BEGIN

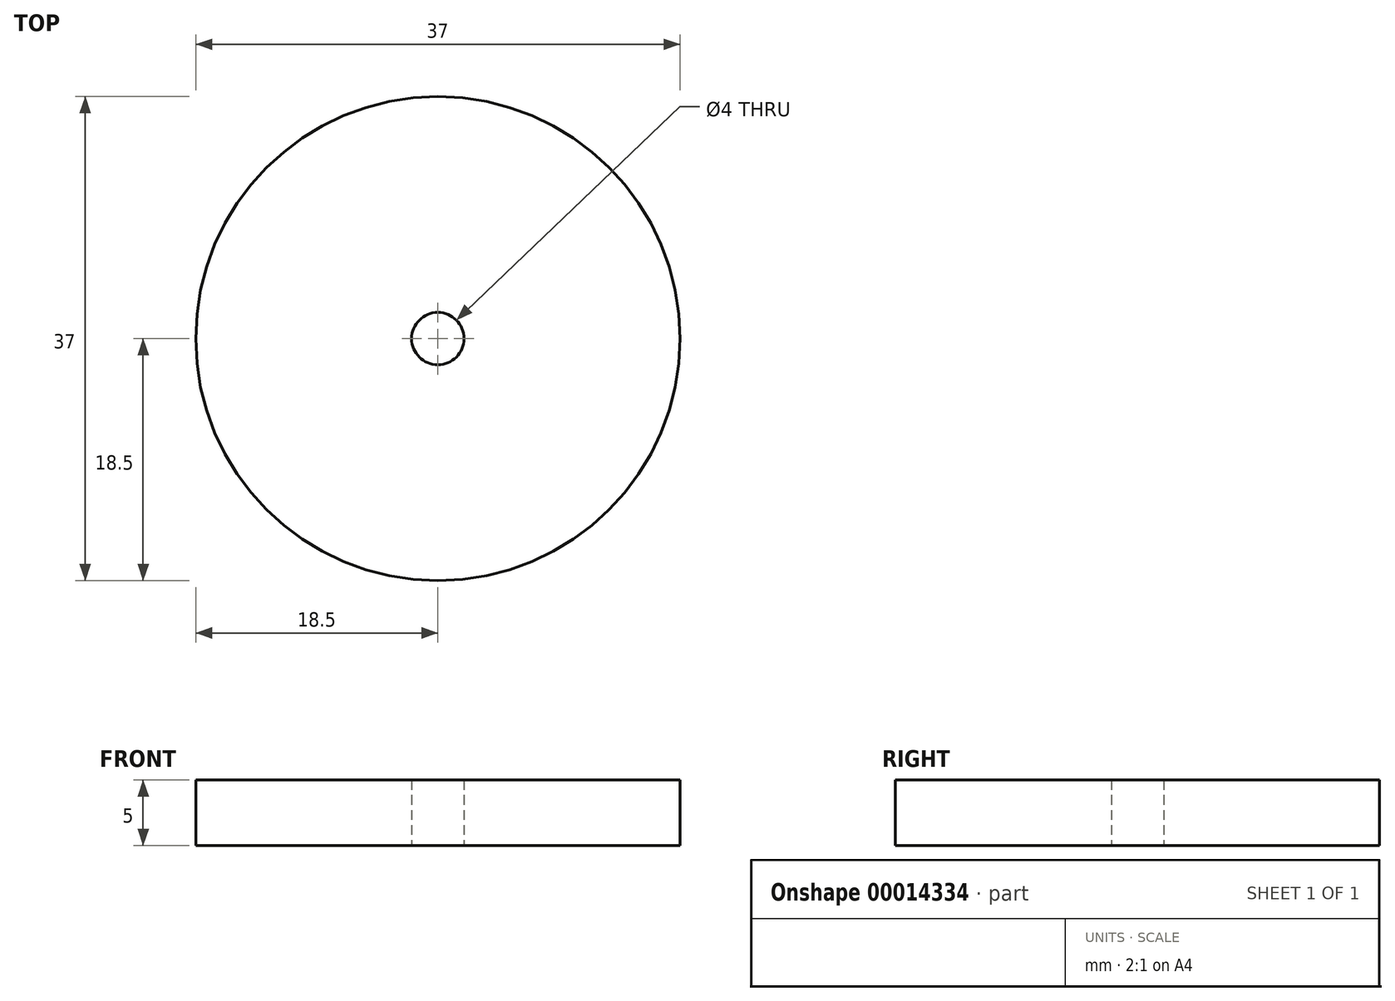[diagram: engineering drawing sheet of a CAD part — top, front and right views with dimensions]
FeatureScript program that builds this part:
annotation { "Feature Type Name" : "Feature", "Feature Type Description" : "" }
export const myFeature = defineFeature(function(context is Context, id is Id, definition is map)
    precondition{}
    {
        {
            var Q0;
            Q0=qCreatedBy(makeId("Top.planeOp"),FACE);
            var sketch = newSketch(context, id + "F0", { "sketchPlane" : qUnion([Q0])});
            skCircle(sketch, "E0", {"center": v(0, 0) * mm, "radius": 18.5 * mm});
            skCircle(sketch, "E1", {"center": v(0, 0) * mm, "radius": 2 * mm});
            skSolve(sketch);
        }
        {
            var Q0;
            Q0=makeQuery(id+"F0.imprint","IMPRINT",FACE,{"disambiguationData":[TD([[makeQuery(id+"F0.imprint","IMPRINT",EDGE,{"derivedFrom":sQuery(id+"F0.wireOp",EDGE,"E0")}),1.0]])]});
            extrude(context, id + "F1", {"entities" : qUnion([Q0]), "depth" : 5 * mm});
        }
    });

END

- THE EXERCISE
Reproduce every line of the item above without changing anything, but leave out the picture.

- RESPONSE TO THIS EXERCISE
[diagram: engineering drawing sheet of a CAD part — top, front and right views with dimensions]
FeatureScript program that builds this part:
annotation { "Feature Type Name" : "Feature", "Feature Type Description" : "" }
export const myFeature = defineFeature(function(context is Context, id is Id, definition is map)
    precondition{}
    {
        {
            var Q0;
            Q0=qCreatedBy(makeId("Top.planeOp"),FACE);
            var sketch = newSketch(context, id + "F0", { "sketchPlane" : qUnion([Q0])});
            skCircle(sketch, "E0", {"center": v(0, 0) * mm, "radius": 18.5 * mm});
            skCircle(sketch, "E1", {"center": v(0, 0) * mm, "radius": 2 * mm});
            skSolve(sketch);
        }
        {
            var Q0;
            Q0=makeQuery(id+"F0.imprint","IMPRINT",FACE,{"disambiguationData":[TD([[makeQuery(id+"F0.imprint","IMPRINT",EDGE,{"derivedFrom":sQuery(id+"F0.wireOp",EDGE,"E0")}),1.0]])]});
            extrude(context, id + "F1", {"entities" : qUnion([Q0]), "depth" : 5 * mm});
        }
    });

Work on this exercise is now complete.